## The task:
Without including any pictures, write out all the records word for word.

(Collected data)
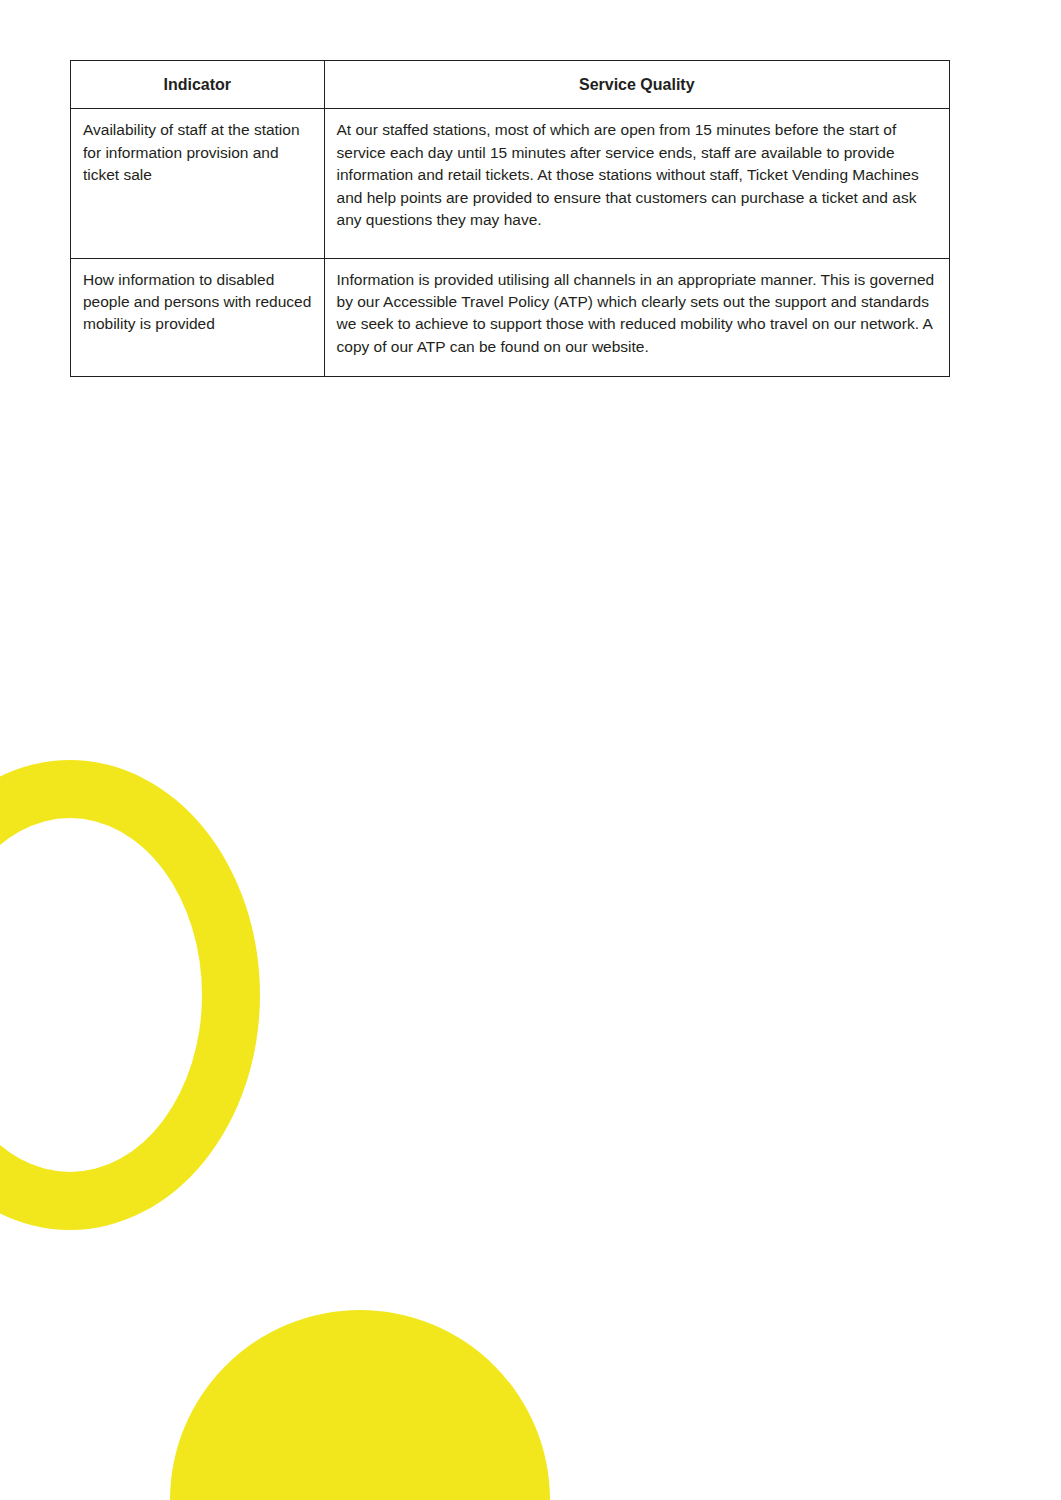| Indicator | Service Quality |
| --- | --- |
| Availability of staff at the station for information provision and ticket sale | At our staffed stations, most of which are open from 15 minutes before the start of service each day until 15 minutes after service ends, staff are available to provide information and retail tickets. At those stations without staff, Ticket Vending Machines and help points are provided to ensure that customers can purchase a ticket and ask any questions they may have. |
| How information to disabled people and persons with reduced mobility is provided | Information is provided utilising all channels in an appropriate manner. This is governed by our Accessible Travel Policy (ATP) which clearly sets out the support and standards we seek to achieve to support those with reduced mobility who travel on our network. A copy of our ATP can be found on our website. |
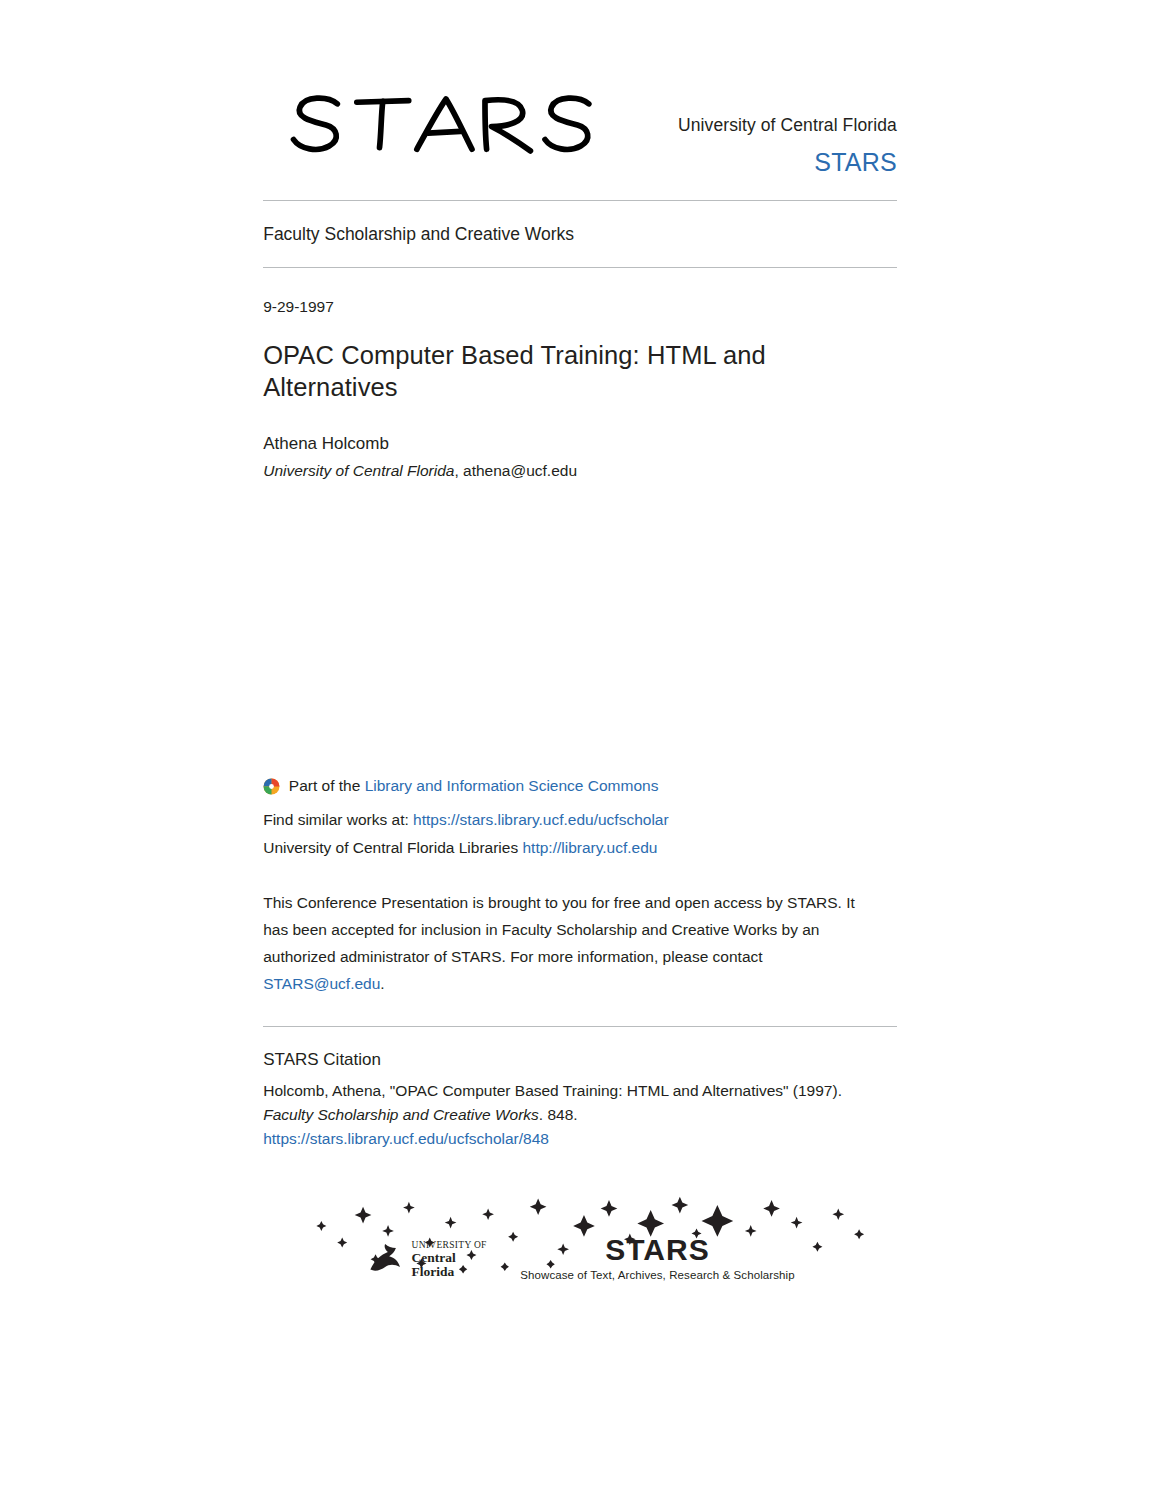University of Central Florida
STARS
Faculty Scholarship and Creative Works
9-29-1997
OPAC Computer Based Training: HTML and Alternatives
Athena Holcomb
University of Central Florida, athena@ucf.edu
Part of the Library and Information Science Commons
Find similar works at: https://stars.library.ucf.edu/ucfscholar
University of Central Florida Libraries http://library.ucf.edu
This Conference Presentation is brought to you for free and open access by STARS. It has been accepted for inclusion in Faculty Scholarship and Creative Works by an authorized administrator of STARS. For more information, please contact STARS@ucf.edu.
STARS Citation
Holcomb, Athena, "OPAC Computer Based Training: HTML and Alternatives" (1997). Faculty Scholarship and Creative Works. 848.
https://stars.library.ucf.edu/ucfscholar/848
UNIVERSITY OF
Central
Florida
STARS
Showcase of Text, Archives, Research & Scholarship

## Written answer:
| Indicator | Service Quality |
| --- | --- |
| Availability of staff at the station for information provision and ticket sale | At our staffed stations, most of which are open from 15 minutes before the start of service each day until 15 minutes after service ends, staff are available to provide information and retail tickets. At those stations without staff, Ticket Vending Machines and help points are provided to ensure that customers can purchase a ticket and ask any questions they may have. |
| How information to disabled people and persons with reduced mobility is provided | Information is provided utilising all channels in an appropriate manner. This is governed by our Accessible Travel Policy (ATP) which clearly sets out the support and standards we seek to achieve to support those with reduced mobility who travel on our network. A copy of our ATP can be found on our website. |
University of Central Florida
STARS
Faculty Scholarship and Creative Works
9-29-1997
OPAC Computer Based Training: HTML and Alternatives
Athena Holcomb
University of Central Florida, athena@ucf.edu
Part of the Library and Information Science Commons
Find similar works at: https://stars.library.ucf.edu/ucfscholar
University of Central Florida Libraries http://library.ucf.edu
This Conference Presentation is brought to you for free and open access by STARS. It has been accepted for inclusion in Faculty Scholarship and Creative Works by an authorized administrator of STARS. For more information, please contact STARS@ucf.edu.
STARS Citation
Holcomb, Athena, "OPAC Computer Based Training: HTML and Alternatives" (1997). Faculty Scholarship and Creative Works. 848.
https://stars.library.ucf.edu/ucfscholar/848
UNIVERSITY OF
Central
Florida
STARS
Showcase of Text, Archives, Research & Scholarship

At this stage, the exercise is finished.